Stuff happens – and sometimes you deserve to be compensated for it. But a lawsuit should not be undertaken lightly.
Step 1: Decide if you have a good case Determine whether you have a case. You may be upset, but can you prove before a judge or jury that you suffered a serious injury and that the defendant was responsible? If you cannot, then you shouldn't file a lawsuit.
Step 2: Find out if you can collect if you win Find out whether the party you want to sue has money, income, or property. If they don't, it will be difficult -- if not impossible -- to collect any money you may be awarded.
TIP: Try to keep out of court by proposing a settlement to the potential defendant. Avoiding lengthy litigation and lawyers' fees could be a win-win situation for you both.
Step 3: Estimate your claim Estimate the size of your claim. If it is larger than the amount allowed in small claims court, find a lawyer to handle your case. Heed the old saying, "A person who acts as their own attorney has a fool for a client."
TIP: The maximum amount allowed in small claims court can be as high as $15,000 but varies from state to state.

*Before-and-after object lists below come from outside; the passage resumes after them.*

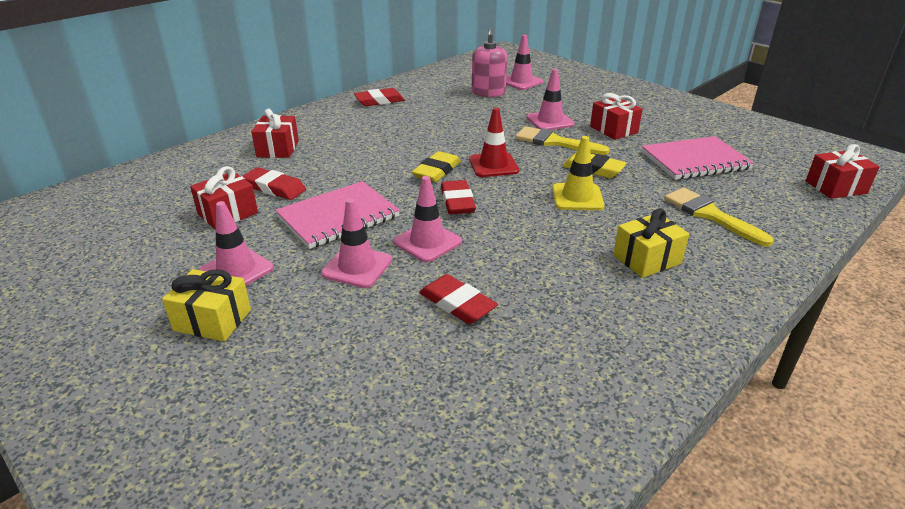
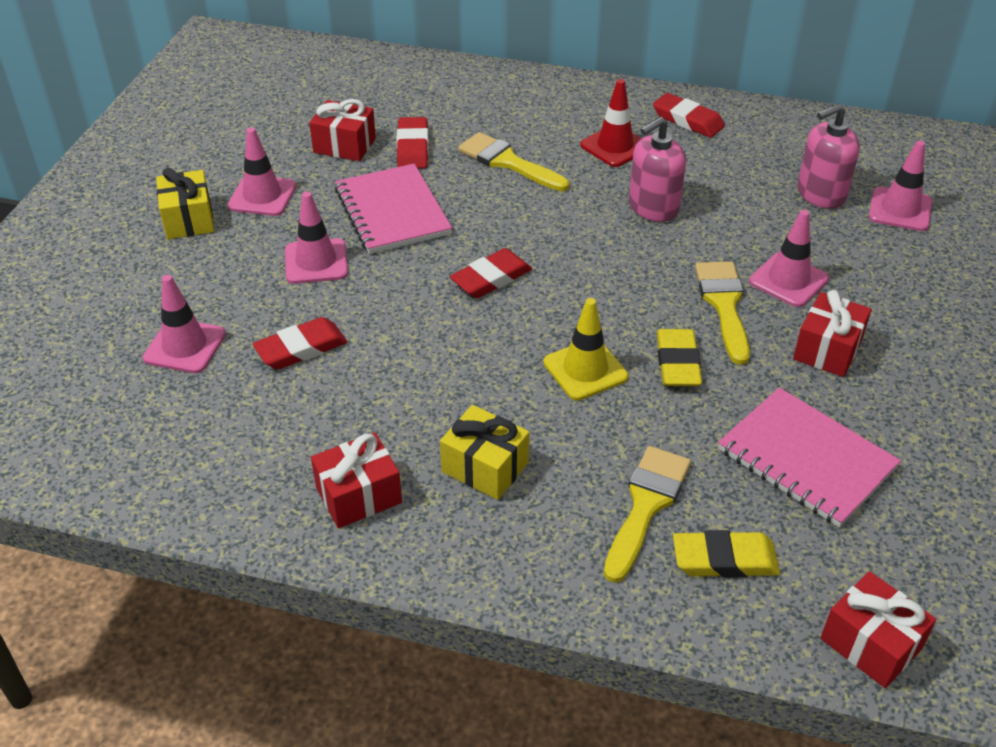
camera: 60 degrees right, 10 degrees up
red gift [251,109,299,158] -> red gift moved to [311,432,402,528]
pink notebook [275,181,400,249] -> pink notebook turned 45 degrees clockwise [335,164,452,254]
pink traffic cone [393,176,462,262] -> pink traffic cone moved to [143,275,226,373]
yellow eraser [412,151,461,182] -> yellow eraser moved to [673,530,780,578]
red eraser [419,274,498,324] -> red eraser turned 45 degrees clockwise [253,317,347,369]
red traffic cone [469,107,519,177] -> red traffic cone moved to [580,79,641,167]
none -> yellow brush [458,132,569,191]
none -> pink soap dispenser [629,117,686,222]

Step 4: Name the defendant Find out and provide the full name of your defendant. If you're suing an individual or individuals, it should be obvious. If you're suing a business, you'll want to name the corporation or parent corporation.
Step 5: File the complaint File your complaint that describes your claim against the defendant. Steps vary depending on your jurisdiction, but usually you'll have to pay a filing fee, complete some forms, and prepare a summons, which notifies the defendant of your claim.
TIP: Your local jurisdiction may waive filing fees if you cannot afford them. Check with a lawyer or your local clerk for more information.
Step 6: Move to discovery phase Once your defendant responds to your complaint, move to the pretrial discovery phase of the suit, when both the prosecution and the defense share evidence and interview witnesses.
Step 7: Attend court and proceed to trial Attend court on the date set by the judge, and proceed to trial, if necessary. If you go to trial, you'll need to present evidence or witnesses to prove your case.
FACT: On popular TV shows where cases are decided by real judges, the proceedings are not really small claims trials, but agreements of binding arbitration that can't be appealed.